• **任务要求**
**a.** 文本块中更新后的函数替换单词时是否区分大小写？
**b.** 请重写文本块中从“const americanEnglish = 'I”起到“britishEnglish = replaceAll(americanEnglish, wordsToReplace)”为止（含这两处）的部分，并把其中的“trunk”改为“hood”。

使用Array.prototype.reduce ():

更新(更好)答案(使用对象): 此函数将替换所有出现的情况，并且不区分大小写

/**
 * Replaces all occurrences of words in a sentence with new words.
 * @function
 * @param {string} sentence - The sentence to modify.
 * @param {Object} wordsToReplace - An object containing words to be replaced as the keys and their replacements as the values.
 * @returns {string} - The modified sentence.
 */
function replaceAll(sentence, wordsToReplace) {
  return Object.keys(wordsToReplace).reduce(
    (f, s, i) =>
      `${f}`.replace(new RegExp(s, 'ig'), wordsToReplace[s]),
      sentence
  )
}

const americanEnglish = 'I popped the trunk of the car in a hurry and in a hurry I popped the trunk of the car'
const wordsToReplace = {
  'popped': 'opened',
  'trunk': 'boot',
  'car': 'vehicle',
  'hurry': 'rush'
}

const britishEnglish = replaceAll(americanEnglish, wordsToReplace) 
console.log(britishEnglish)

• **记录摘录**
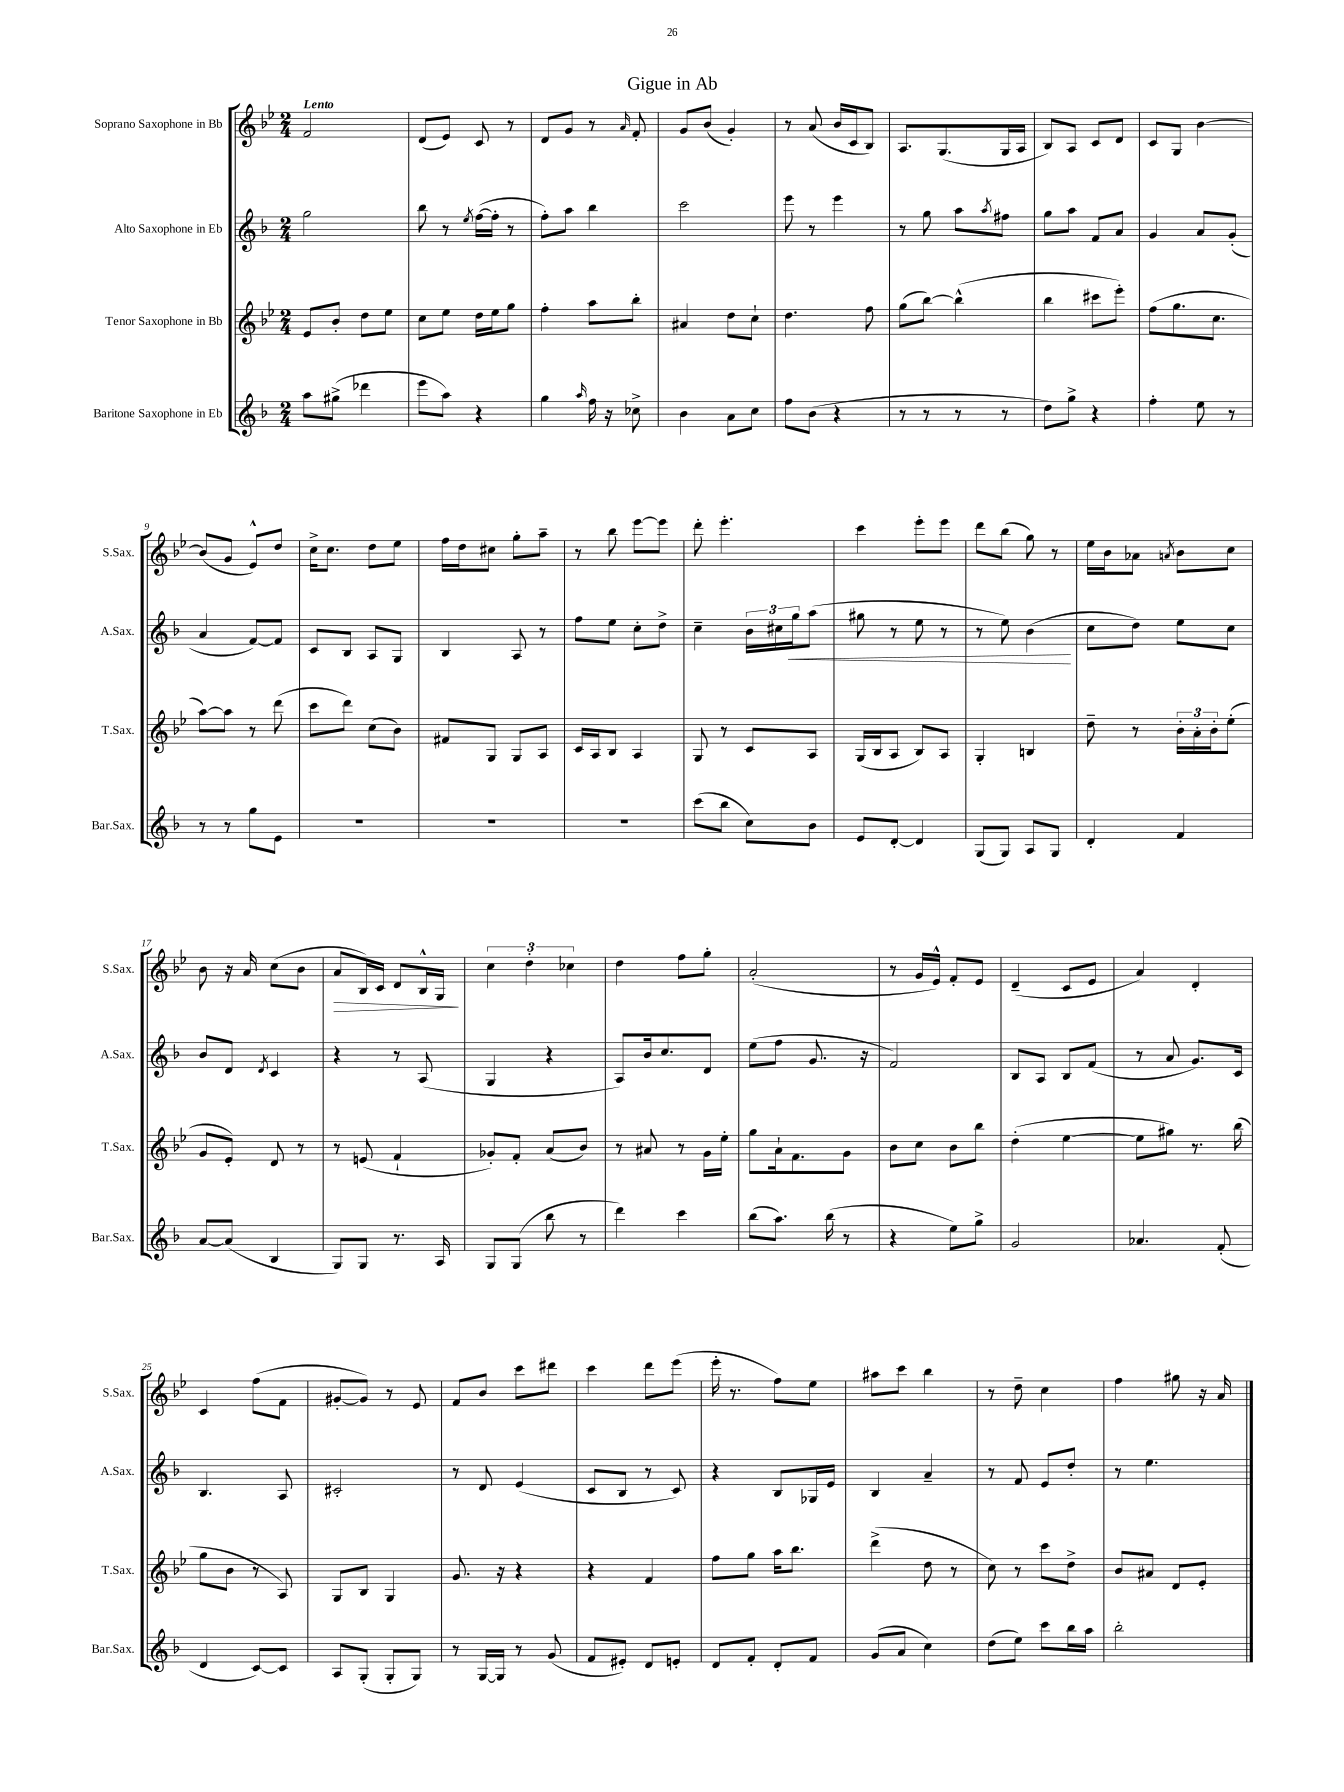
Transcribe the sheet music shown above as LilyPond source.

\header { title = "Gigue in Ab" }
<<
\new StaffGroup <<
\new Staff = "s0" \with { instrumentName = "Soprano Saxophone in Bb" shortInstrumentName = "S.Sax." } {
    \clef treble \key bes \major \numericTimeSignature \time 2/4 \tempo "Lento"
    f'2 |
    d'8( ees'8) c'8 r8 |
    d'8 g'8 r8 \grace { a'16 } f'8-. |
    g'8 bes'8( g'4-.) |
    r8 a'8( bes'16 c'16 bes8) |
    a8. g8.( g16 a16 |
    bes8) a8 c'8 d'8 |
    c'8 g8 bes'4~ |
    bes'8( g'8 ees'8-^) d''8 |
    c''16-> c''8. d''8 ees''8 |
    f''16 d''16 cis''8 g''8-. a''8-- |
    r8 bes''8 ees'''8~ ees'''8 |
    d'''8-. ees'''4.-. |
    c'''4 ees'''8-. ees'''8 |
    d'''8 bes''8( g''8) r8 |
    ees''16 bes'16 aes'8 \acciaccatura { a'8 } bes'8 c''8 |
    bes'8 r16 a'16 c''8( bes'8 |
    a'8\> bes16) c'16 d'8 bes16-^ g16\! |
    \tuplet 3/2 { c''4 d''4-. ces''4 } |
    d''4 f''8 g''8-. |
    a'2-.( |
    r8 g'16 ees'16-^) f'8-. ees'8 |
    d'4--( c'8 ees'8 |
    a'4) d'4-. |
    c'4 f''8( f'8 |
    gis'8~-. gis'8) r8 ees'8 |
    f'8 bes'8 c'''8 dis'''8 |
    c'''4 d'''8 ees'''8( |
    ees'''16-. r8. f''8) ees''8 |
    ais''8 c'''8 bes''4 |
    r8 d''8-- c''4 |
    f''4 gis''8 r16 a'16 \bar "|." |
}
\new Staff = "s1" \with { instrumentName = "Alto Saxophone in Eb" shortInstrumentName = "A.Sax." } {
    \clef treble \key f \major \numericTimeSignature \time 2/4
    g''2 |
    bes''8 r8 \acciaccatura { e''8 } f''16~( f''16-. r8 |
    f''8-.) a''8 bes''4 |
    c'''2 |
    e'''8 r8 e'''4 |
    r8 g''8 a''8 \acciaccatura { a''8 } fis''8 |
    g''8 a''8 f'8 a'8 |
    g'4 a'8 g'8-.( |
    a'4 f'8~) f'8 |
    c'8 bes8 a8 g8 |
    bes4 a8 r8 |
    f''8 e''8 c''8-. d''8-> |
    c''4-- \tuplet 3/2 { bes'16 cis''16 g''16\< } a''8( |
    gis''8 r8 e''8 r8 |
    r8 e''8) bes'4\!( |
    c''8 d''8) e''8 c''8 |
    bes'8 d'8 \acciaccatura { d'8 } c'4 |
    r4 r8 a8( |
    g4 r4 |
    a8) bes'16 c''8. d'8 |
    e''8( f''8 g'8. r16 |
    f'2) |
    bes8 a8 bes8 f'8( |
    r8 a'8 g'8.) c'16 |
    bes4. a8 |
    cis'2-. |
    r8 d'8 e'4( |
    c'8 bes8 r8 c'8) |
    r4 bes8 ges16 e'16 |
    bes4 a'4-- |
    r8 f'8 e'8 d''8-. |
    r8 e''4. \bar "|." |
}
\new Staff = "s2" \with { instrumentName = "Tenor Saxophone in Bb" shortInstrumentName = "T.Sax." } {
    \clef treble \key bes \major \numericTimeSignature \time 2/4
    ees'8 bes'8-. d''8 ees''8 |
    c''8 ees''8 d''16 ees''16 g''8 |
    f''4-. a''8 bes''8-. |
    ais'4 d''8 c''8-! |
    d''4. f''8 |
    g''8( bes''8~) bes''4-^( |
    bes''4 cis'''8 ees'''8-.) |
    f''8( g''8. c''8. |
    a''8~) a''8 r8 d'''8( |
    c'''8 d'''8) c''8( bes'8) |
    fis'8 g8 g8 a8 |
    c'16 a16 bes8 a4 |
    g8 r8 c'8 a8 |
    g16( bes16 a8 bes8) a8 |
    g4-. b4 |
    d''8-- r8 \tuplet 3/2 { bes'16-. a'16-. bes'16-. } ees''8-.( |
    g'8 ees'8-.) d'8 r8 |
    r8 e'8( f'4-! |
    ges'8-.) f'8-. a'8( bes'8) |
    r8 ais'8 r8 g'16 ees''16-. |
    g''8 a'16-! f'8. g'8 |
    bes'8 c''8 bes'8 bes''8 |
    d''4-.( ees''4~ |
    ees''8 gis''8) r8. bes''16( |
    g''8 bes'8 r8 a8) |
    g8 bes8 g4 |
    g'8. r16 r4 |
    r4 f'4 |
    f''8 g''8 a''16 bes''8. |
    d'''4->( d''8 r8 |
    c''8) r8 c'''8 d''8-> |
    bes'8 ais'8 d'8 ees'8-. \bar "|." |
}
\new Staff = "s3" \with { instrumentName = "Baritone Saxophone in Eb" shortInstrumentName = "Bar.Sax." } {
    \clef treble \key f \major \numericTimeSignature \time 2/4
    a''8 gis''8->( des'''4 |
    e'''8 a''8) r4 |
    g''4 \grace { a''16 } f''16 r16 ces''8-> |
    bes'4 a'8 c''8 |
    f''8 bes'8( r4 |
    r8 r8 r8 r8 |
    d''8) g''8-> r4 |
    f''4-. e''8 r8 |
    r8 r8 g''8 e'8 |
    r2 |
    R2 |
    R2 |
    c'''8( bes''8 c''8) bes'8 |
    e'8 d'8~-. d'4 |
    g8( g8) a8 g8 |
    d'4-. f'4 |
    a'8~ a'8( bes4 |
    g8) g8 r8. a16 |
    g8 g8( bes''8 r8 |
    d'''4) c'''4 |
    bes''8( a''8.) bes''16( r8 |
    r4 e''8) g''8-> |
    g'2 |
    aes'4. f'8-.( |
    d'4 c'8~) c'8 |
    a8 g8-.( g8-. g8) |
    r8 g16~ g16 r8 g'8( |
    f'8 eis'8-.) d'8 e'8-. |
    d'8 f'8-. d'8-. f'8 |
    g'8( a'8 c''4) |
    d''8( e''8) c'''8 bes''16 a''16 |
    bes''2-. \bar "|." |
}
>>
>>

* * *

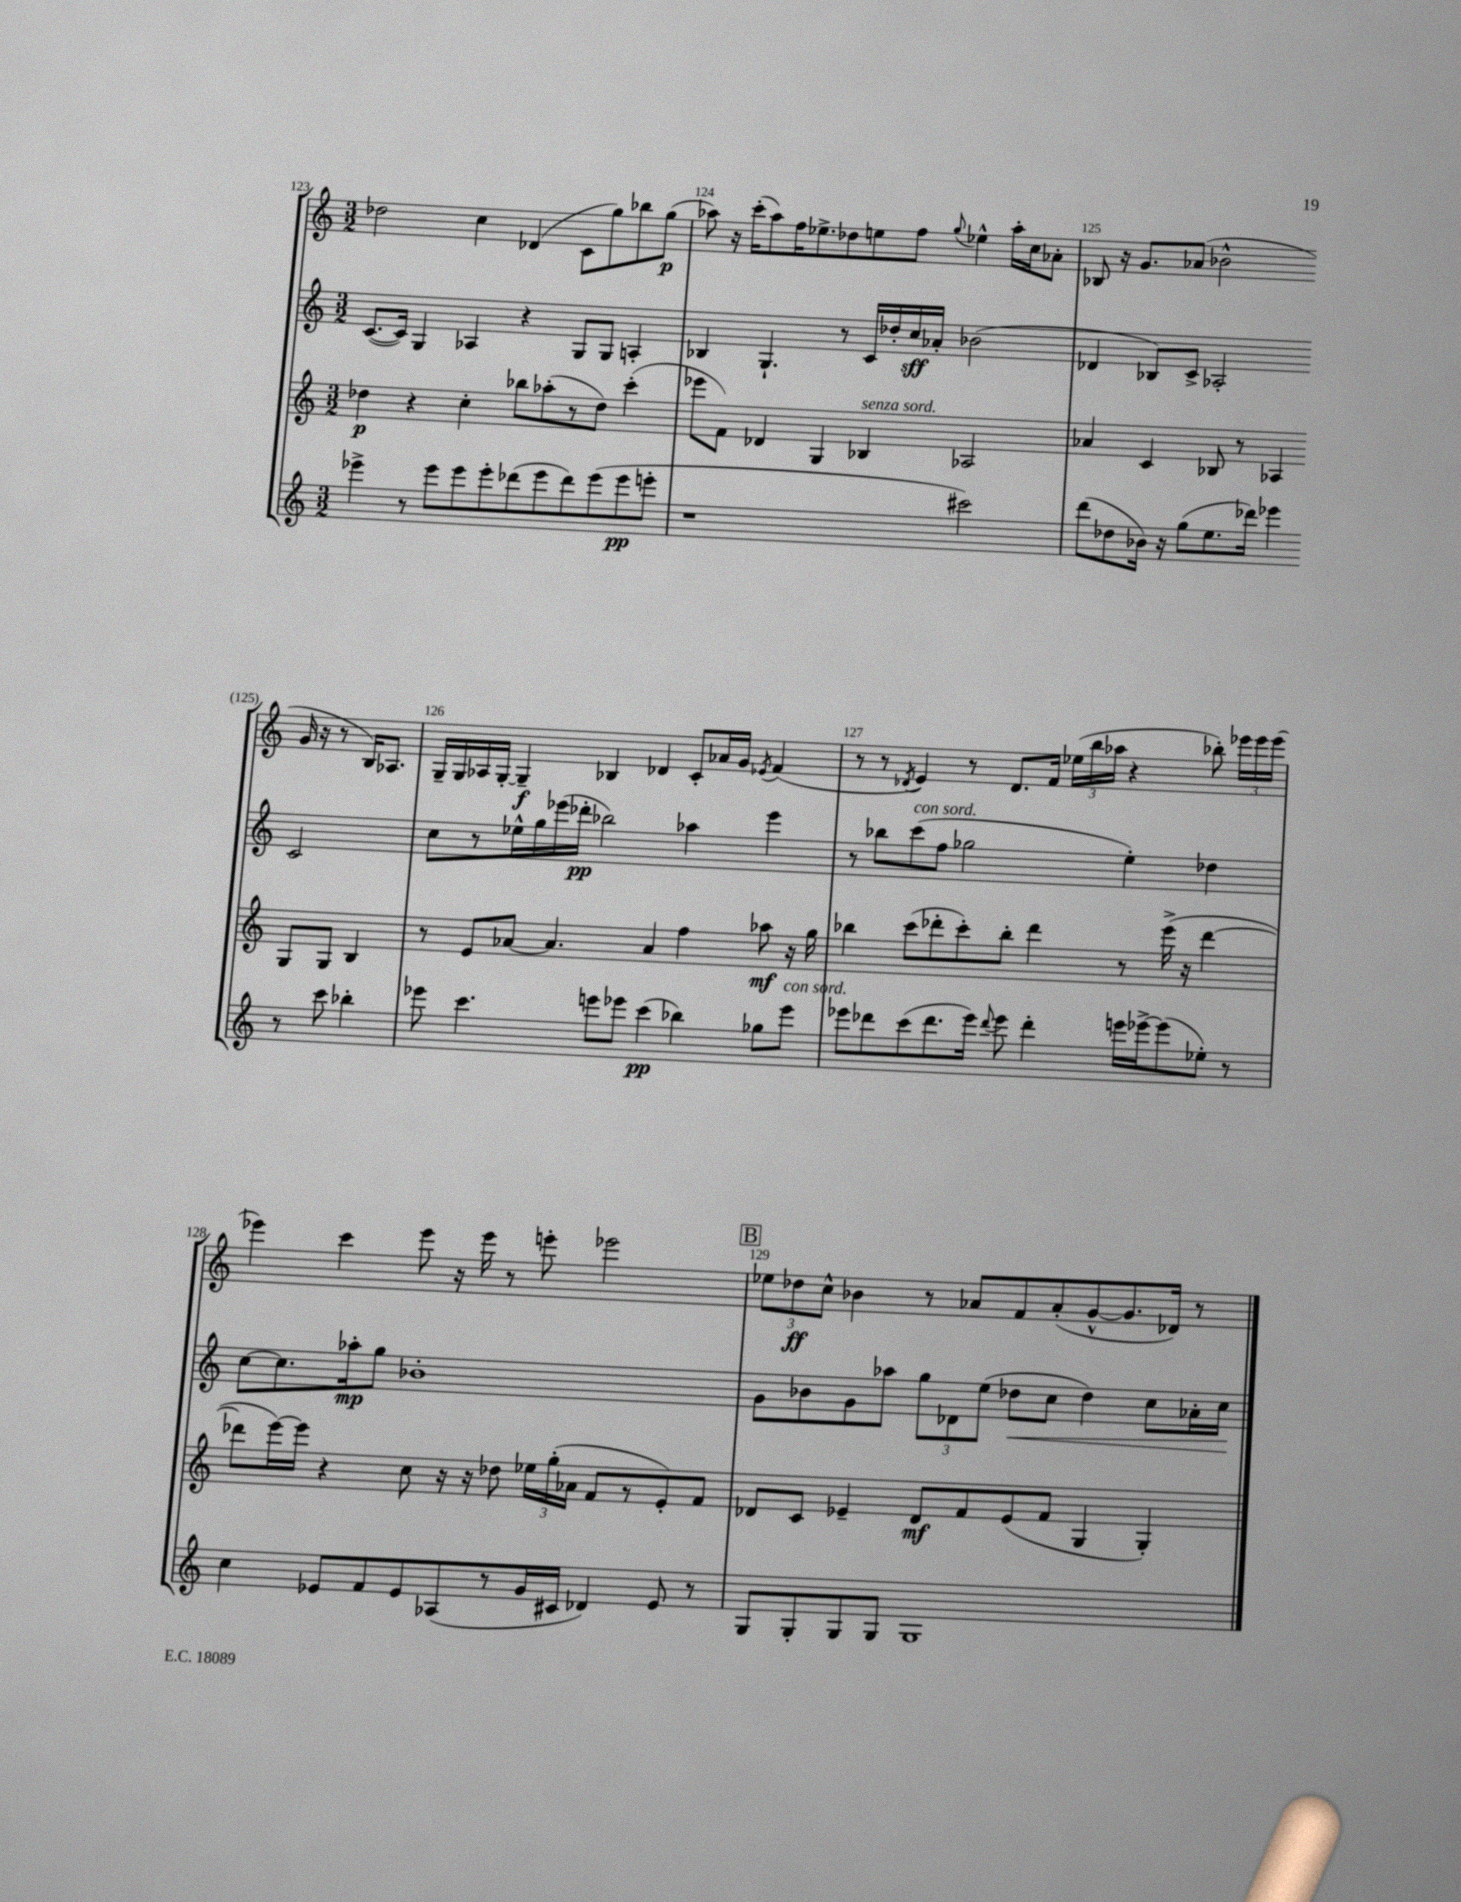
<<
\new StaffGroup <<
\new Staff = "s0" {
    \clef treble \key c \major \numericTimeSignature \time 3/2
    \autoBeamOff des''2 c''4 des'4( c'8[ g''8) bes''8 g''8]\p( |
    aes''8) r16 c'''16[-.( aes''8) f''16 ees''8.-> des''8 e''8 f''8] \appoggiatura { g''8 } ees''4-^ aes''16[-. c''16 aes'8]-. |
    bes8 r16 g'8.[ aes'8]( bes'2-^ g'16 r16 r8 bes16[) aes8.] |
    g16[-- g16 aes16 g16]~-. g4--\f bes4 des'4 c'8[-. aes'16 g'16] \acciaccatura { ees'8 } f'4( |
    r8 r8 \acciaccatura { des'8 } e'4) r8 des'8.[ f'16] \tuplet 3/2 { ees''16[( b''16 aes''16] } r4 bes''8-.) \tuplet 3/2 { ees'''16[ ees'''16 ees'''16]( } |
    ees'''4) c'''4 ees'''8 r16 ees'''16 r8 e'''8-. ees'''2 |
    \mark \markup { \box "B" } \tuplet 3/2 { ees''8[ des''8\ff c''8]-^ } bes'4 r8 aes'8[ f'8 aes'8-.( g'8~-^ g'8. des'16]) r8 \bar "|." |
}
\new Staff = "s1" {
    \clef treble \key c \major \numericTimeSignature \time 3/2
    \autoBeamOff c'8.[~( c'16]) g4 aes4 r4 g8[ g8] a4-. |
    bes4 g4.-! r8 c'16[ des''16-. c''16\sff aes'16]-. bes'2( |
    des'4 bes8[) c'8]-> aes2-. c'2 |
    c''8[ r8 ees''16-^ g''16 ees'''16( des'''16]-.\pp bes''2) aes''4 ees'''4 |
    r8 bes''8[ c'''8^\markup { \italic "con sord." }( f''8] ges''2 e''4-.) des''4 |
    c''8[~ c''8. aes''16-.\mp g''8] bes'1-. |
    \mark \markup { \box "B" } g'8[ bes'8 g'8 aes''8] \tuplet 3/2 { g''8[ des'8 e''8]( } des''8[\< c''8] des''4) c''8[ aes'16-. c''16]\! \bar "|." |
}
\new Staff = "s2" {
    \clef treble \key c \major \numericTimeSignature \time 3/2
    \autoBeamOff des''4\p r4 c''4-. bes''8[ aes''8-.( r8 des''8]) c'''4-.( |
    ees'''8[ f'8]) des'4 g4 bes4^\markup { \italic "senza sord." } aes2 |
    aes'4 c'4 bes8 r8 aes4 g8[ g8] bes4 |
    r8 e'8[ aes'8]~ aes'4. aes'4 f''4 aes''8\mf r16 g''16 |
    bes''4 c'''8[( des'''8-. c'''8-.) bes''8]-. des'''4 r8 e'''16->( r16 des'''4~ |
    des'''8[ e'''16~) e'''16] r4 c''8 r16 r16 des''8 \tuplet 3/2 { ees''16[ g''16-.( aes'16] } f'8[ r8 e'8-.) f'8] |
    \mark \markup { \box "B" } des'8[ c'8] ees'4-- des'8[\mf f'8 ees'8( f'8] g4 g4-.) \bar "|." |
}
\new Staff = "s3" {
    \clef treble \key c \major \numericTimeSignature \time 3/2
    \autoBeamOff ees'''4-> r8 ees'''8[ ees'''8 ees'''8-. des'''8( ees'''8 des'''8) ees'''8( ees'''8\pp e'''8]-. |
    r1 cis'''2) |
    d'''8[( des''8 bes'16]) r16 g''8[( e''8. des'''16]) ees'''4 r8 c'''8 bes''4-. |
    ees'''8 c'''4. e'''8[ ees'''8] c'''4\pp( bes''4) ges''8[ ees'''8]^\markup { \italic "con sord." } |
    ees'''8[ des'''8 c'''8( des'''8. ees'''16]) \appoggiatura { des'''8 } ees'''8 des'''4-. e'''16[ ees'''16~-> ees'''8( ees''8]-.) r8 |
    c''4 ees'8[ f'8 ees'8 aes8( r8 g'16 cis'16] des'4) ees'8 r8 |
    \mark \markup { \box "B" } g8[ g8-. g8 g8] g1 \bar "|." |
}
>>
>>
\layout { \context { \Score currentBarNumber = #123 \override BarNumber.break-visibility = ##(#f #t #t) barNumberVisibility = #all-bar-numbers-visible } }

• **参考答案**
**a.** 不区分大小写。

**b.**
const americanEnglish = 'I popped the hood of the car in a hurry and in a hurry I popped the hood of the car'
const wordsToReplace = {
  'popped': 'opened',
  'hood': 'boot',
  'car': 'vehicle',
  'hurry': 'rush'
}

const britishEnglish = replaceAll(americanEnglish, wordsToReplace)